August 17, 1967: Nicholas Katzenbach (US Under Secretary of State) testifies before the Senate Foreign Relations Committee under the chairmanship of William Fulbright. Chairman Fulbright presses Katzenbach on the Johnson administration’s legal authority to wage war in Southeast Asia without a congressional declaration of war. Katzenbach replies: a declaration of war “would not, I think, correctly reflect the very limited objectives of the United States.” Senator Eugene McCarthy, a member of the committee, is infuriated. He blurts out that he will run against Johnson if he has to. (Read more about the Gulf of Tonkin incident here.)

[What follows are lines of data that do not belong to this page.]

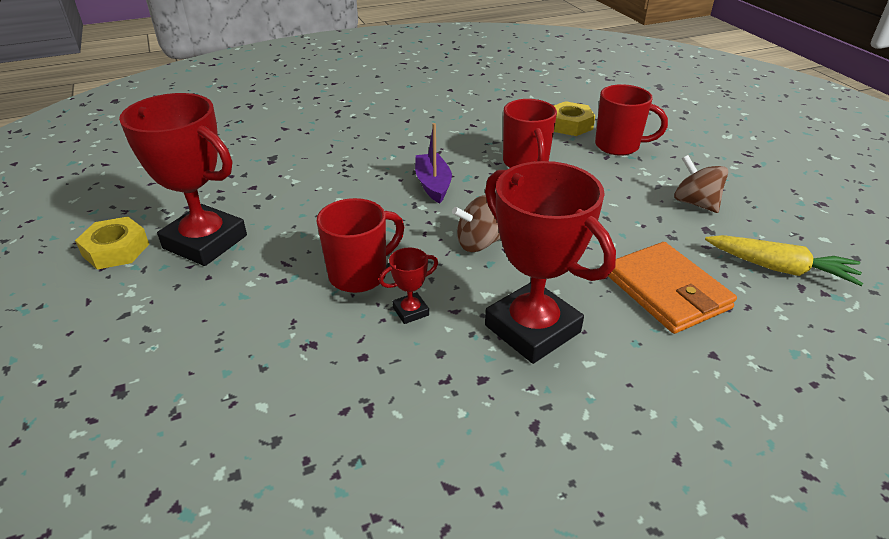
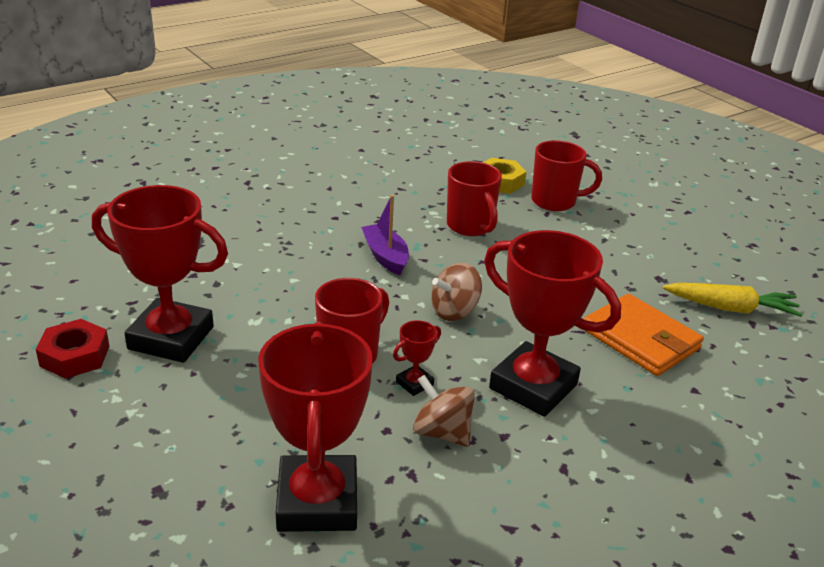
camera: 15 degrees left, 5 degrees down
(116, 250) = (75, 356): yellow nut -> red nut
(261, 424) = (317, 501): none -> red trophy
(695, 203) = (642, 254): brown spinning top -> brown spinning top (442, 432)

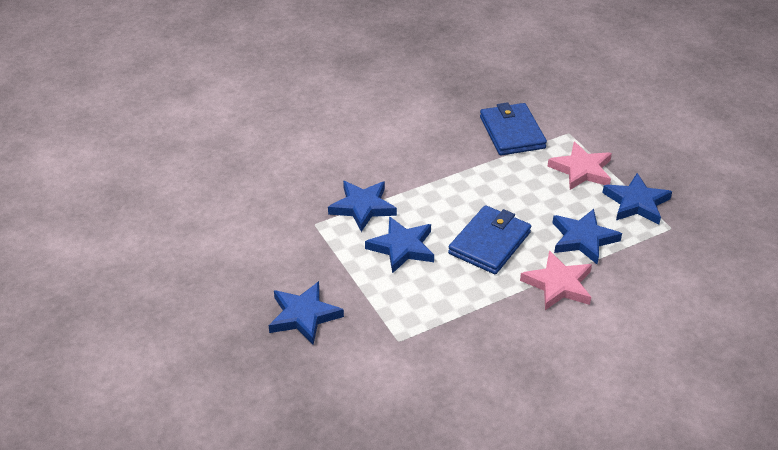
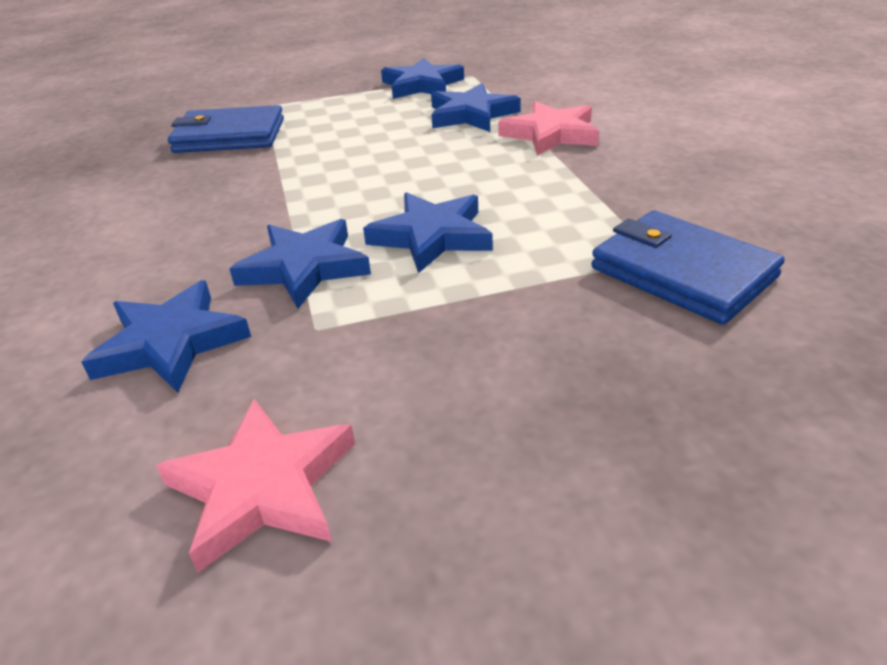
camera: 75 degrees left, 5 degrees down
(304, 316) = (589, 359): blue star -> blue star (171, 343)
(489, 243) = (453, 168): blue wallet -> blue wallet (682, 272)
(582, 170) = (343, 105): pink star -> pink star (263, 487)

Fall 1967: The counterculture explosion of protest, irreverence, generational mistrust, rebellion, and all sorts of radical experimentation — is polarizing the nation on questions of basic American values. The explosion’s flashpoint is Lyndon Johnson’s war in Vietnam.
A Dump Johnson movement catches fire.
October 1967: Che Guevara is killed in Bolivia.
October 21, 1967: Antiwar protestors converge on Washington for the first truly mass antiwar demonstration in the nation’s capital. “Confront the War Makers” is the demonstrators’ slogan. The group is known as the National Mobilization Committee to End the War in Vietnam – MOBE for short. The key words were mobilization and end. The group wants a definitive and absolute end to the war. Kennedy’s 3-point plan is not acceptable. More than 500 are arrested and jailed overnight.
The antiwar movement is shifting from protest to resistance.
Late Summer 1967: With reelection approaching, Johnson’s war strategy is changing. Previously, his single most important guiding principle is that he will not be the first American president to lose a war. Now he starts using the word withdrawal. This is only a label. He does not intend to withdraw. Instead, he intends to end the war on his own terms by bombing and burning North Vietnam into submission. He also intends to gear up the South Vietnamese Army of the Republic of Vietnam (ARVN) so that it can defend itself without US support. This means sending more US troops to Vietnam to train and support.
Secretary of Defense Robert S. McNamara is concluding that the war is unwinnable. And, if the war is unwinnable, it’s also immoral because the US is sending American troops into harm’s way to be wounded and killed for nothing.
Late August 1967: Secretary McNamara admits to a Senate subcommitte that LBJ’s strategy of bombing will not work. He says: North Vietnam “cannot be bombed to the negotiating table.”
November 1967: Senator McCarthy announces that he will enter the Democratic primaries in four states; Wisconsin, Oregon, California, and Nebraska. He does not say “I intend to run for the Democratic nomination. Just, I intend to run in four, maybe six states.” Poll numbers show President Johnson trouncing McCarthy.
November 21, 1967: General William Westmoreland tells the National Press Club that he is certain the enemy is losing.
December 1967: Eugene McCarthy’s presidential campaign starts up. He is not fully embraced by the left.
December 20, 1967: General Westmoreland cables Washington to say that the Vietcong and the North Vietnamese were soon “to undertake an intensified countrywide effort” that would bring the enemy into the kind of conventional battle that he and LBJ believe is winnable.
Westmoreland reports that 68% of South Vietnamese people are under the control of the Saigon government; only 17% are Vietcong. He concludes: “The Viet-cong has been defeated.”